──────── Text ────────

There must be a movie, a book or a game which at some point absorbed you so much you forgot about the whole world. In brief, this is what user experience design, or UX, is about. Evoking emotions and engagement is the cornerstone of communication today. We live in the times when laconic messages should be replaced by user experience design.
Nowadays, consumers and journalists may browse information and select the content they find of particular interest. Therefore, we carefully choose the information we want to consume, both in traditional media and in online and social media. Considering the fact that we encounter advertising messages 5,000 times a day, we are slowly beginning to ignore the content that brings nothing into our lives, not being inspiring, funny, controversial, eye-catching, or offering us new knowledge or experience. The same trend can be observed in PR.
Regardless of whether you choose media relations or direct contact with groups of recipients, you should replace your dry business messages with engaging stories and design emotions.
In Harvard Business Review on Innovation, Ian McMillan argues that building innovative solutions as part of business strategy consists in creating a relevant consumption chain which would be based on positive experiences of the consumer at every stage of contact with the brand. This refers to sales and to any promotion activities. Therefore, the concept of designing experiences is not new.
The term “User Experience” (UX) was first used in 1993 by Don Norman, professor of cognitive science and usability engineering, who, while working at Apple Computers, named himself “a User Experience Architect.”
What is the mysterious UX? It denotes user experience gained while using a product or service. More importantly, there is no general and objective target group experience, as experience is always individual and subjective. Does it not reflect, however, the relationships in times of online platforms and customised messages?
When designing user experience, you must take certain important aspects into account. Firstly, ask yourself the following questions:
- Is the form of your press information in any way attractive for the user?
- Is your message useful?
- Is reading it enjoyable and satisfactory?
If you have answered “no” at least once, keep on reading. The guidelines presented below are for you.

──────── Records shown ────────

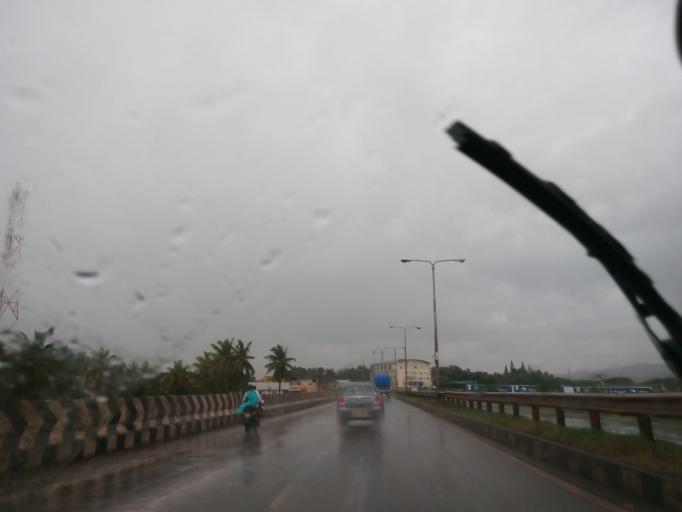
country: IN
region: Karnataka
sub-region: Chitradurga
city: Chitradurga
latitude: 14.2374
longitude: 76.3812
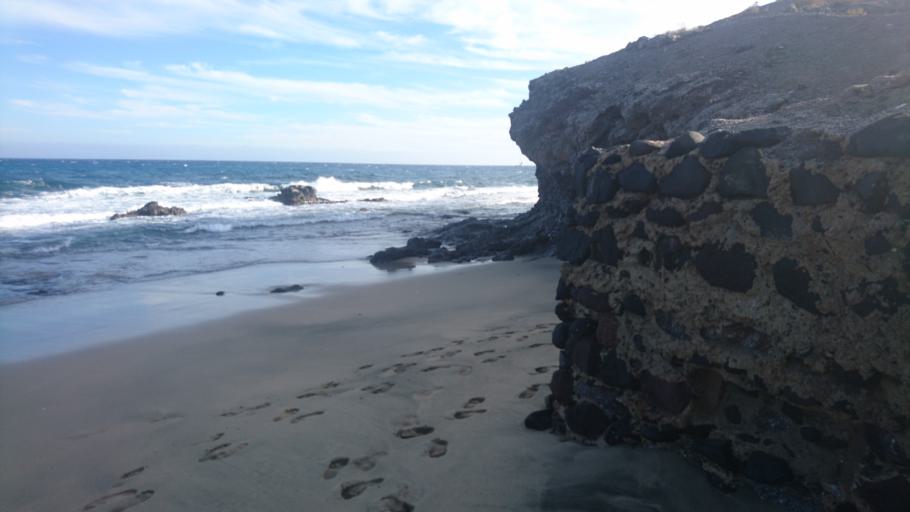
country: ES
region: Canary Islands
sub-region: Provincia de Las Palmas
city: Playa Blanca
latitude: 28.8404
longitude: -13.7854
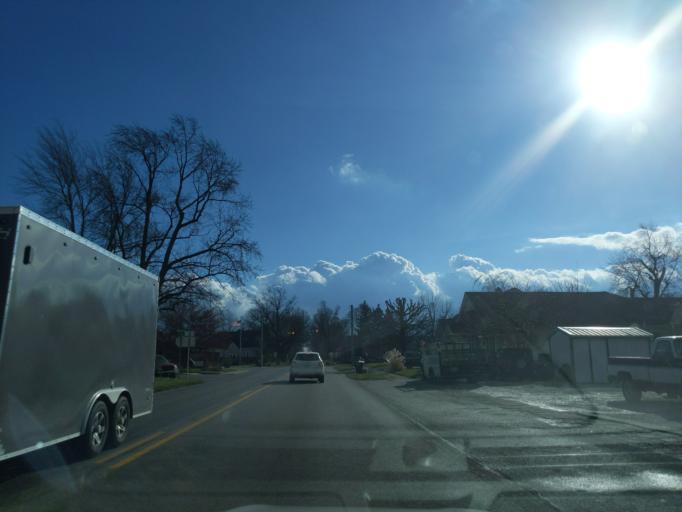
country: US
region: Indiana
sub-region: Decatur County
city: Greensburg
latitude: 39.3422
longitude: -85.4898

────────

● **Challenges**
[1] According to the text on user experience design, in what year was the term "User Experience" first used?
[2] Rewrite the text on user experience design from "When designing user" to "your message useful?", putting "news release" in place of "press information".
[3] Write the next part of the text on user experience design, picking up after its last sentence.

● **Responses per task**
[1] 1993

[2]
When designing user experience, you must take certain important aspects into account. Firstly, ask yourself the following questions:
- Is the form of your news release in any way attractive for the user?
- Is your message useful?

[3]
First of all, you should collect information about the needs of your recipients for whom you prepare the content. For instance, before launching communications of a given brand, you may send an e-mail to your base where you present yourself and your client and ask about the interests of a specific journalist, as not everyone wants to receive product information, but they may prefer information about marketing campaigns instead. Then you must organise the received feedback and on its basis prepare your communications to address the needs of the target group and to evoke positive emotions in the group at each step of the process.
If you want to design positive experience for your journalists, you must prepare your own customised communication flow and select the tools that would allow you create aesthetic and engaging stories. How to do it?
UX is based on six main categories by which we assess websites or applications. They include usability, accessibility, usefulness, findability, desirability and credibility. Application of those six categories in public relations is very easy.
This category implies the possibility to find a website, application, product or service online when we need it. Findability includes adequate terminology, marketing communication, as well as possibility to find the company website and press office using a web search engine. This is of particular importance for a PR specialist. Not all contact details are included in the media database. A journalist doing the research and seeking topics or experts will first ask Uncle Google for advice. If it helps them find us, we will profit.
According to Peter Morville, author of Ambient Findability and Information Architecture for the World Wide Web: “You can’t use what you can’t find.” Therefore, if you want to effectively communicate with your target groups, opinion leaders or journalists, let them find you – make sure you offer sufficient SEV (Search Engine Visibility).
This category is the second important component of the positive experience building process. Even if you send a press release, what if someone cannot open it and read it? Make sure your information and online press office or company website including a news tab are responsive, i.e. adjusted to different devices and display resolutions. This will permit journalists to learn the information you provide regardless of the device they use. It is also important in the visual context, as your information or press office are also assessed by their graphic design. A new user will promptly decide whether to stay and browse your website or not. If the site is not visually attractive, user experience will be worse. We will discuss that below in more detail.
This category informs whether the product is “user-friendly.” Usability includes a few components which support positive user experience design. Firstly, make sure that the information reaches the persons for whom it might be actually interesting. (Use the collected feedback and database segmentation.) Nothing worse than sending information about roofing sheets to food bloggers. Your effectiveness is also measured by whether the content is useful for a given journalist and whether they can use it in their work. Moreover, positive user experience involves lack of any mistakes, such as typos, wrong register or poor spelling. In technical terms, it means that you need to hide the list of recipients and customise your e-mail as appropriate; you may jeopardise any good relationship by addressing Joanna as Christopher in your e-mail.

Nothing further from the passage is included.